* [Required task]
Can you reproduce the listing below with every "SYMMETRIC" swapped for "BLIND" and everything else left unchanged?

* [Data excerpts]
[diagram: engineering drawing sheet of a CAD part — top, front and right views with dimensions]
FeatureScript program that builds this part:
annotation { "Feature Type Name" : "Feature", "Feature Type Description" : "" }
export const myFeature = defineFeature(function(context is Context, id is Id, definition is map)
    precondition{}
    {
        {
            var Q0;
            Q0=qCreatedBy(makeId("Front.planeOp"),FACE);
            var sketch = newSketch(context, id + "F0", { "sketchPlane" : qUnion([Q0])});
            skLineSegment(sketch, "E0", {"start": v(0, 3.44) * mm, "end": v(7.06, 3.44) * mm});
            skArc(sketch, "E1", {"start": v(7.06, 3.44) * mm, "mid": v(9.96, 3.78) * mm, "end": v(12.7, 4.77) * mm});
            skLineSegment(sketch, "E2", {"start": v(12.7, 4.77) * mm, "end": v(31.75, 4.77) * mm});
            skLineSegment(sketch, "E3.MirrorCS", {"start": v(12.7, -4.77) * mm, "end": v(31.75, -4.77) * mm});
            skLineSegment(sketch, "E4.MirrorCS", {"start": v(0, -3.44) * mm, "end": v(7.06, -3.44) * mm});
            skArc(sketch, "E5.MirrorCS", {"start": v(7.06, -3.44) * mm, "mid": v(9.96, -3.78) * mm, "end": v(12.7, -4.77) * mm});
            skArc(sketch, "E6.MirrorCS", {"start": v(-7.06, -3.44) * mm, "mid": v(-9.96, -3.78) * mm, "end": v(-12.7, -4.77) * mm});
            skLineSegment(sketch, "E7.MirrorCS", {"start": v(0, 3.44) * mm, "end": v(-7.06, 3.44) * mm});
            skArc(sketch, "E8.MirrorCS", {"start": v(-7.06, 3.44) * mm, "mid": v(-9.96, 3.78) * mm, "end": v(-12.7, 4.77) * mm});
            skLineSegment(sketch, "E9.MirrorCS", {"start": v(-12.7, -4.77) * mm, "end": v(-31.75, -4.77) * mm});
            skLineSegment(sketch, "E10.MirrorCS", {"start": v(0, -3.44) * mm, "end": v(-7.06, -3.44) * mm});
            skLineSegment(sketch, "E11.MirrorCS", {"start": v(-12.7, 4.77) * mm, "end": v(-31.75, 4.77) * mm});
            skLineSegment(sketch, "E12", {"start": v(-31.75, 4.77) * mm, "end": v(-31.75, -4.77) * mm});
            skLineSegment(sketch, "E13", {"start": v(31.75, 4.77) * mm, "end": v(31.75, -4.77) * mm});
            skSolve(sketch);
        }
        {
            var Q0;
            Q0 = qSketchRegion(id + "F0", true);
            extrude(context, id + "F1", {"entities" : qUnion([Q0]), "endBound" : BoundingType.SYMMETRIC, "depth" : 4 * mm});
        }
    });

* [Exercise answer]
[diagram: engineering drawing sheet of a CAD part — top, front and right views with dimensions]
FeatureScript program that builds this part:
annotation { "Feature Type Name" : "Feature", "Feature Type Description" : "" }
export const myFeature = defineFeature(function(context is Context, id is Id, definition is map)
    precondition{}
    {
        {
            var Q0;
            Q0=qCreatedBy(makeId("Front.planeOp"),FACE);
            var sketch = newSketch(context, id + "F0", { "sketchPlane" : qUnion([Q0])});
            skLineSegment(sketch, "E0", {"start": v(0, 3.44) * mm, "end": v(7.06, 3.44) * mm});
            skArc(sketch, "E1", {"start": v(7.06, 3.44) * mm, "mid": v(9.96, 3.78) * mm, "end": v(12.7, 4.77) * mm});
            skLineSegment(sketch, "E2", {"start": v(12.7, 4.77) * mm, "end": v(31.75, 4.77) * mm});
            skLineSegment(sketch, "E3.MirrorCS", {"start": v(12.7, -4.77) * mm, "end": v(31.75, -4.77) * mm});
            skLineSegment(sketch, "E4.MirrorCS", {"start": v(0, -3.44) * mm, "end": v(7.06, -3.44) * mm});
            skArc(sketch, "E5.MirrorCS", {"start": v(7.06, -3.44) * mm, "mid": v(9.96, -3.78) * mm, "end": v(12.7, -4.77) * mm});
            skArc(sketch, "E6.MirrorCS", {"start": v(-7.06, -3.44) * mm, "mid": v(-9.96, -3.78) * mm, "end": v(-12.7, -4.77) * mm});
            skLineSegment(sketch, "E7.MirrorCS", {"start": v(0, 3.44) * mm, "end": v(-7.06, 3.44) * mm});
            skArc(sketch, "E8.MirrorCS", {"start": v(-7.06, 3.44) * mm, "mid": v(-9.96, 3.78) * mm, "end": v(-12.7, 4.77) * mm});
            skLineSegment(sketch, "E9.MirrorCS", {"start": v(-12.7, -4.77) * mm, "end": v(-31.75, -4.77) * mm});
            skLineSegment(sketch, "E10.MirrorCS", {"start": v(0, -3.44) * mm, "end": v(-7.06, -3.44) * mm});
            skLineSegment(sketch, "E11.MirrorCS", {"start": v(-12.7, 4.77) * mm, "end": v(-31.75, 4.77) * mm});
            skLineSegment(sketch, "E12", {"start": v(-31.75, 4.77) * mm, "end": v(-31.75, -4.77) * mm});
            skLineSegment(sketch, "E13", {"start": v(31.75, 4.77) * mm, "end": v(31.75, -4.77) * mm});
            skSolve(sketch);
        }
        {
            var Q0;
            Q0 = qSketchRegion(id + "F0", true);
            extrude(context, id + "F1", {"entities" : qUnion([Q0]), "endBound" : BoundingType.BLIND, "depth" : 4 * mm});
        }
    });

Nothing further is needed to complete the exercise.